Tony Campolo, a Christian Sociology professor in the United States, loves to live by this ethic of extravagance. He crosses a toll bridge on the way to work each day. He tells of a characteristically generous gesture when he paid ‘For my friend in the car behind’ — then watched the reaction in his rear vision mirror, as the attendant at the toll booth had to explain this unexpected act of generosity to the driver of the following vehicle!

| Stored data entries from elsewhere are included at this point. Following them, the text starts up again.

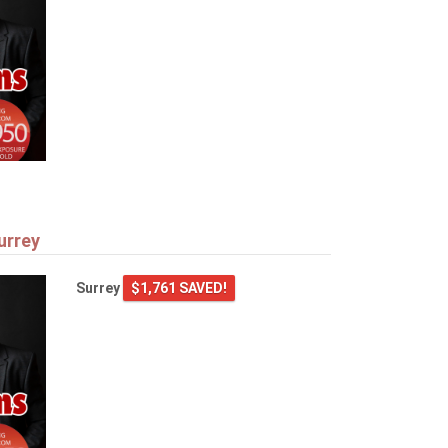
urrey
Surrey
$1,761 SAVED!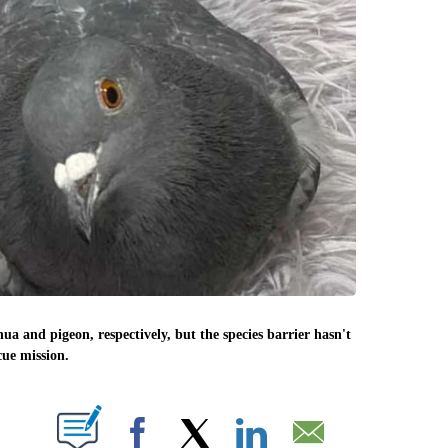
ua and pigeon, respectively, but the species barrier hasn't
cue mission.
PAGES ON "".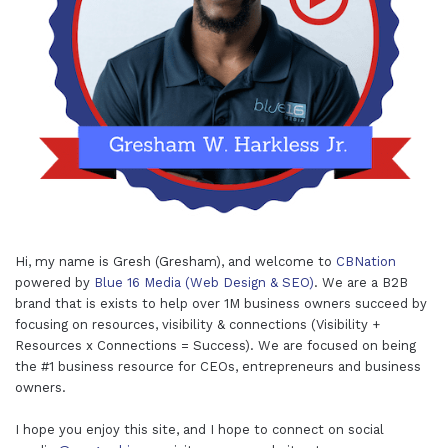
Hi, my name is Gresh (Gresham), and welcome to
CBNation
powered by
Blue 16 Media (Web Design & SEO)
. We are a B2B
brand that is exists to help over 1M business owners succeed by
focusing on resources, visibility & connections (Visibility +
Resources x Connections = Success). We are focused on being
the #1 business resource for CEOs, entrepreneurs and business
owners.
I hope you enjoy this site, and I hope to connect on social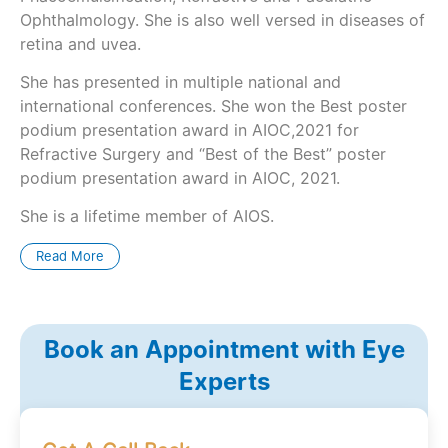
Ophthalmology. She is also well versed in diseases of
retina and uvea.
She has presented in multiple national and
international conferences. She won the Best poster
podium presentation award in AIOC,2021 for
Refractive Surgery and “Best of the Best” poster
podium presentation award in AIOC, 2021.
She is a lifetime member of AIOS.
Read More
Book an Appointment with Eye
Experts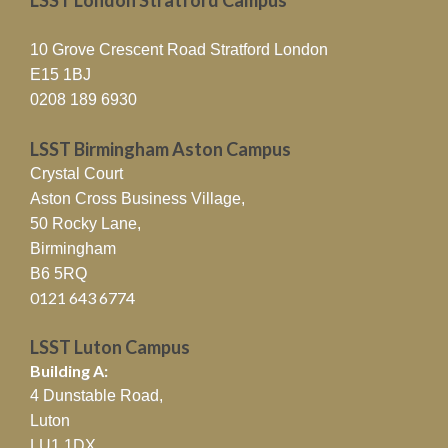
10 Grove Crescent Road Stratford London
E15 1BJ
0208 189 6930
LSST Birmingham Aston Campus
Crystal Court
Aston Cross Business Village,
50 Rocky Lane,
Birmingham
B6 5RQ
0121 643 6774
LSST Luton Campus
Building A:
4 Dunstable Road,
Luton
LU1 1DX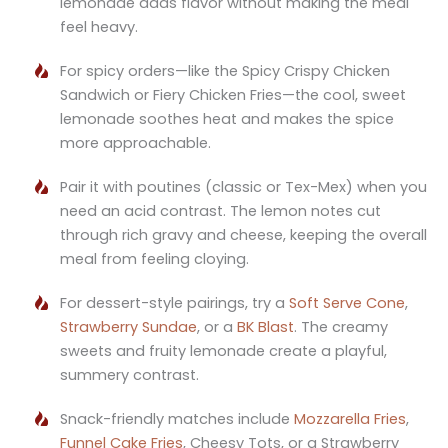
lemonade adds flavor without making the meal
feel heavy.
For spicy orders—like the Spicy Crispy Chicken
Sandwich or Fiery Chicken Fries—the cool, sweet
lemonade soothes heat and makes the spice
more approachable.
Pair it with poutines (classic or Tex-Mex) when you
need an acid contrast. The lemon notes cut
through rich gravy and cheese, keeping the overall
meal from feeling cloying.
For dessert-style pairings, try a
Soft Serve Cone
,
Strawberry Sundae
, or a
BK Blast
. The creamy
sweets and fruity lemonade create a playful,
summery contrast.
Snack-friendly matches include
Mozzarella Fries
,
Funnel Cake Fries
, Cheesy Tots, or a Strawberry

I think of the lavish ministry gift given to me by John Wimber’s ministry after I spoke at seminar at their last conference in New Zealand in Christchurch in April 1994. It was hundreds of dollars — a very large sum then, ten times larger than the ministry gifts we’re accustomed to in New Zealand. It was so generous that I couldn’t keep it and gave it away! It formed the initial gift when we launched our new building fund at St. Albans Church in Palmerston North.

3. An ethic of hope

‘Rejoice in hope, be patient in suffering, persevere in prayer.’ (12:12, NRSV). The Christian ethic lives beyond our present circumstances, hurts or difficulties, trusting in God’s justice and goodness and above all in God’s power to change people and situations.

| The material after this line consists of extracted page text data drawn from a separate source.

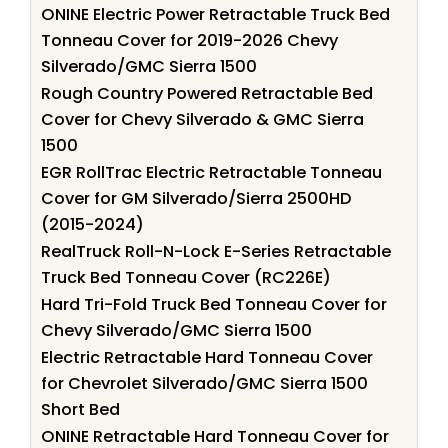
ONINE Electric Power Retractable Truck Bed
Tonneau Cover for 2019-2026 Chevy
Silverado/GMC Sierra 1500
Rough Country Powered Retractable Bed
Cover for Chevy Silverado & GMC Sierra
1500
EGR RollTrac Electric Retractable Tonneau
Cover for GM Silverado/Sierra 2500HD
(2015-2024)
RealTruck Roll-N-Lock E-Series Retractable
Truck Bed Tonneau Cover (RC226E)
Hard Tri-Fold Truck Bed Tonneau Cover for
Chevy Silverado/GMC Sierra 1500
Electric Retractable Hard Tonneau Cover
for Chevrolet Silverado/GMC Sierra 1500
Short Bed
ONINE Retractable Hard Tonneau Cover for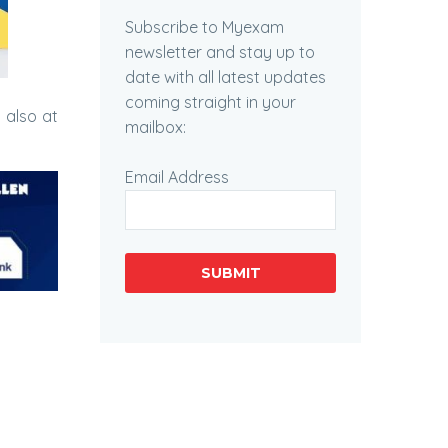
Subscribe to Myexam
newsletter and stay up to
date with all latest updates
coming straight in your
 also at
mailbox:
Email Address
SUBMIT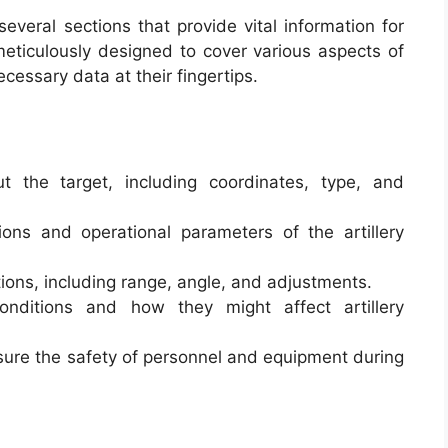
everal sections that provide vital information for
 meticulously designed to cover various aspects of
cessary data at their fingertips.
ut the target, including coordinates, type, and
tions and operational parameters of the artillery
lations, including range, angle, and adjustments.
onditions and how they might affect artillery
nsure the safety of personnel and equipment during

Hope trusts God, instead of taking things into our own hands. This is expressed in Paul’s quote from Deuteronomy 32:41: ‘Beloved, never avenge yourselves, but leave room for the wrath of God, for it is written, “Vengeance is mine, says the Lord.” (12:19). This text forms the epigraph at the beginning of Tolstoy’s novel Anna Karenina — which describes the outworking of the consequences of the adulterous relationship between Count Vronsky and the heroine Anna.

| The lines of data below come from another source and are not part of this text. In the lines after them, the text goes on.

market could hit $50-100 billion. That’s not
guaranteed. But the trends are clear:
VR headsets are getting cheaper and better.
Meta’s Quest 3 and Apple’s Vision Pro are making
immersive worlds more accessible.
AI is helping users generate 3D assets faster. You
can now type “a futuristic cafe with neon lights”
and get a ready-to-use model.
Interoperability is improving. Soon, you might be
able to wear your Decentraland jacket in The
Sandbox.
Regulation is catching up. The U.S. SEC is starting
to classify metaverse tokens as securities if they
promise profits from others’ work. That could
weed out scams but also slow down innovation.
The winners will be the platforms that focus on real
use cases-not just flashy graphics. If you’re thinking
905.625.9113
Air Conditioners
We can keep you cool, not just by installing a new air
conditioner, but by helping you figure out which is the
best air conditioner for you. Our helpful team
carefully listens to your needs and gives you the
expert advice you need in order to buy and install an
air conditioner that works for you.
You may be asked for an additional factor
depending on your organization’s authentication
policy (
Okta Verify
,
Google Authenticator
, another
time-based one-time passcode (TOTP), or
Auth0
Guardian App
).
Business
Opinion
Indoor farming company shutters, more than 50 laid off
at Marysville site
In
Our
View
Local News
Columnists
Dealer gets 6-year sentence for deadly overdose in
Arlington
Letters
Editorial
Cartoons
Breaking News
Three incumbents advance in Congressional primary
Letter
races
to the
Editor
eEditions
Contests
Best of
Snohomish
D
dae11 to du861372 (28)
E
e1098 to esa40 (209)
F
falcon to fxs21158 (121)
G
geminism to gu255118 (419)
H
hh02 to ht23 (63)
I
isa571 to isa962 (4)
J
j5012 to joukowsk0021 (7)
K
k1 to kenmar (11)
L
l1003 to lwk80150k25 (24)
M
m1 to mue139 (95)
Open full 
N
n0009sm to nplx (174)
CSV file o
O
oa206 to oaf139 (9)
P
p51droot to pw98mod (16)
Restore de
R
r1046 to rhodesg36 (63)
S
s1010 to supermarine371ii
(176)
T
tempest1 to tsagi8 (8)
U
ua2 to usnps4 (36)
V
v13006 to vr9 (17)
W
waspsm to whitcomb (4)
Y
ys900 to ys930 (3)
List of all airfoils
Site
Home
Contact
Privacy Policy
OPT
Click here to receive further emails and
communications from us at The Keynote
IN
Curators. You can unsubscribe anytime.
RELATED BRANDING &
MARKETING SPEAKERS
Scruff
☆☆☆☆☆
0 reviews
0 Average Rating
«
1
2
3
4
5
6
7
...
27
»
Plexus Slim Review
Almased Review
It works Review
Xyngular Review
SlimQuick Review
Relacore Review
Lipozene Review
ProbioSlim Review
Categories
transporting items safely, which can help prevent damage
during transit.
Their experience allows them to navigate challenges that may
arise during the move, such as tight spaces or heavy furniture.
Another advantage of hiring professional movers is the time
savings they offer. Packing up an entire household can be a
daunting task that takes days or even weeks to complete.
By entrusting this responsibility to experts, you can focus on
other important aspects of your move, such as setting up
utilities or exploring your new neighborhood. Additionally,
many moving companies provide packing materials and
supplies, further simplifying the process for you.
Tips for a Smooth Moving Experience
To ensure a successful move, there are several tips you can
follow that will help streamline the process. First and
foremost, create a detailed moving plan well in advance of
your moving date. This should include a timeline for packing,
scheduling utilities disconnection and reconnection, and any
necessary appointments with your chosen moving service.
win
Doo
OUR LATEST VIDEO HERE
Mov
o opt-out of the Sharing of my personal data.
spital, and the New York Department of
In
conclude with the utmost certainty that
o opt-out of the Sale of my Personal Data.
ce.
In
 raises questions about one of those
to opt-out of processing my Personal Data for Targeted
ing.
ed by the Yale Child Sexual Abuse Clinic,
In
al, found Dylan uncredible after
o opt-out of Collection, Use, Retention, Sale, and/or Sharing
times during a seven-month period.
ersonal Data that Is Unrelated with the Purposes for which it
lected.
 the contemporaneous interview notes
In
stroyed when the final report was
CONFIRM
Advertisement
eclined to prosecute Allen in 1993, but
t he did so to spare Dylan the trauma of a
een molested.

It is not just evil, but goodness that has consequences. Hope trusts God’s justice.

Maximilian Kolbe was a Polish priest arrested by the Nazis and interned in the Auschwitz Concentration Camp. In July 1941, a man from Kolbe’s barracks disappeared, prompting the camp commander to pick 10 men to be starved to death to deter further escape attempts.

One of the men selected let out a cry of anguish, ‘My poor wife!’ he sobbed. ‘My poor children! What will they do?’

When this happened, Kolbe stepped forward, took off his cap, stood before the commandant and said, ‘I am a Catholic priest. Let me take his place. I am old. He has a wife and children.’

During the time in the death cell, Kolbe led the men in songs and prayer. After three weeks of dehydration and starvation, only Kolbe and three others were still alive. Kolbe was finally executed with an injection of carbolic acid, dying a martyr on 14 August 1941, at the age of 47. The man alleged to have escaped was later found drowned in a camp latrine.

4. An ethic of surprise

The most distinctive aspect of the ethic of Jesus is its surprise value, its unexpectedness.

You expect people in a Nazi concentration camp to be only interested in protecting themselves — and a man steps forward to protect the lives of others. It’s boringly predictable that people will retaliate and take revenge when bad things are done to them. Jesus tells us to do the unexpected thing of turning the other cheek and ending the cycle of violence. It’s entirely expected that people will resent being coerced by the armed forces of an authoritarian regime. But Jesus tells us to carry the soldier’s pack! It’s boringly predictable that people will demand their rights. But Jesus tells us to go the second mile and to give beyond what’s expected of us.

This is revolutionary stuff. If we lived like this, people could never view Christians as kill-joys or spoil-sports. We would be world-changers, like the early Christians whose way of life finally won over the Roman Empire itself.